Travel managers universally identified cost control as the greatest challenge facing travel programs. Specific rankings of travel program challenges are:
* Cost control/reducing expenses (59 percent Europe, 49 percent North America)
* Traveler satisfaction (11 percent Europe, 23 percent North America)
* Traveler compliance/policy enforcement (12 percent Europe, 13 percent North America)
* Capturing a full view of travel spend (9 percent Europe, 7 percent North America)
Egencia, an Expedia, Inc. company, unveiled the data in its 2010 Corporate Travel Global Benchmarking Study which evaluates the current business travel landscape and corresponding supply environment for air, hotel and car inventory. The study focuses on top domestic and international business destinations in North America, Europe and Asia-Pacific. Egencia analyzed industry trends, supplier research and capacity implications in the first quarter of 2010.
“We’re seeing a different pricing picture compared to this time last year,” said Tratt. “Corporate travelers are returning to the air and road, but companies are still seeking to control spending. Given the increased discipline of airlines in reducing capacity, we believe the biggest cost savings opportunity for corporations is found with hotels.”
The study validates themes uncovered in Egencia’s 2010 Forecast and Hotel Negotiability Index, the company said, including that the hotel market for corporate travel has experienced significant decreases in Q1. In addition, Egencia also surveyed more than 400 travel buyers in North America and Europe regarding travel program expectations, policies and challenges.
As a result of the economic downturn and resulting decrease in travel in 2009, airlines have maintained capacity discipline into 2010, the study shows. “With increased demand for business travel in Q1 2010, this has resulted in an increase in average ticket prices (ATP), higher fuel surcharges, reduced competition on many routes and the dramatic slowing of route expansion has also resulted in upward pressure on ticket prices for major business destinations in North America,” the report states.
European airlines are also maintaining their capacity discipline in 2010, Egencia says. “Though European businesses are slowly increasing travel demand both domestically and internationally, this tighter control of capacity has resulted in an increase in ATPs for several business destinations, though the picture is not as clear-cut as North America,” the report says. “Conversely, prices are being driven downward by a number of factors including perceived economic vulnerability of Euro-zone.” Increased competition from a number of low-cost carriers and decreased passenger load factors have also resulted in downward pricing pressure for corporate travel, Egencia said.

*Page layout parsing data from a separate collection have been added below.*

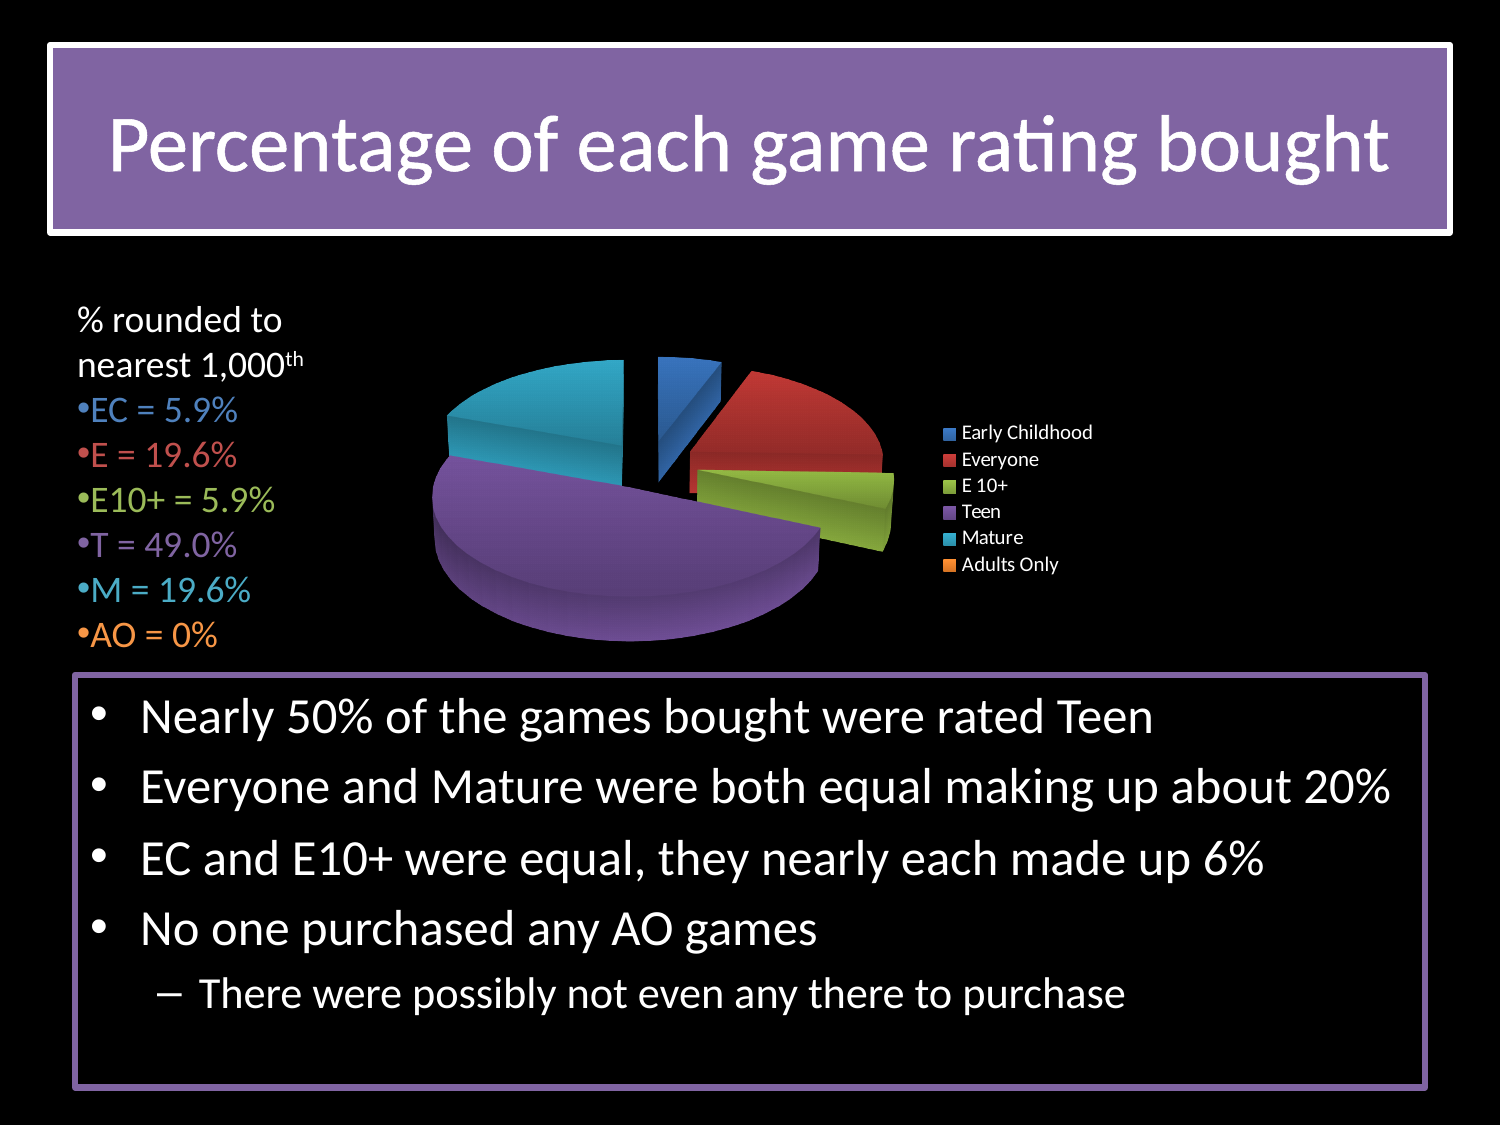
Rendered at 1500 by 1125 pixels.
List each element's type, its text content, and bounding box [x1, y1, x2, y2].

text_box % rounded to nearest 1,000th EC = 5.9% E = 19.6% E10+ = 5.9% T = 49.0% M = 19.6% AO = 0% [62, 287, 357, 663]
list Nearly 50% of the games bought were rated Teen Everyone and Mature were both equal making up about 20% EC and E10+ were equal, they nearly each made up 6% No one purchased any AO games There were possibly not even any there to purchase [75, 675, 1425, 1088]
chart [362, 274, 1113, 726]
title Percentage of each game rating bought [50, 45, 1450, 233]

Asia-Pacific represents a truly heterogeneous air pricing landscape, varying on a market-by-market basis. “Driving the pricing increases is greater demand for business travel into China and India and the strength of the dollar, which has resulted in higher fuel costs for many APAC carriers,” the report states. “Many markets also showed substantial decreases, especially in Australia where the competition for domestic routes heated up between JetStar and Virgin Atlantic, as well as Tiger Airways. Many Asia-Pacific carriers have maintained or increased capacity in contrast to their European and North American counterparts, resulting in decreased prices.”
In the first quarter of 2010, hotel average daily rates dropped in major business destinations. “Contributing to this, the meetings and incentives business has yet to fully recover and the recent influx of supply coming on the market over the last several years has resulted in an overabundance of hotel capacity in many cities,” Egencia said. “While corporate demand has begun to rebound, higher average ticket prices and lower air capacity brings less business travelers, resulting in decreasing hotel rates. With improved occupancy and a decreasing amount of new hotel supply coming into the market, hotel prices in select European and Asia-Pacific markets were actually flat to up.”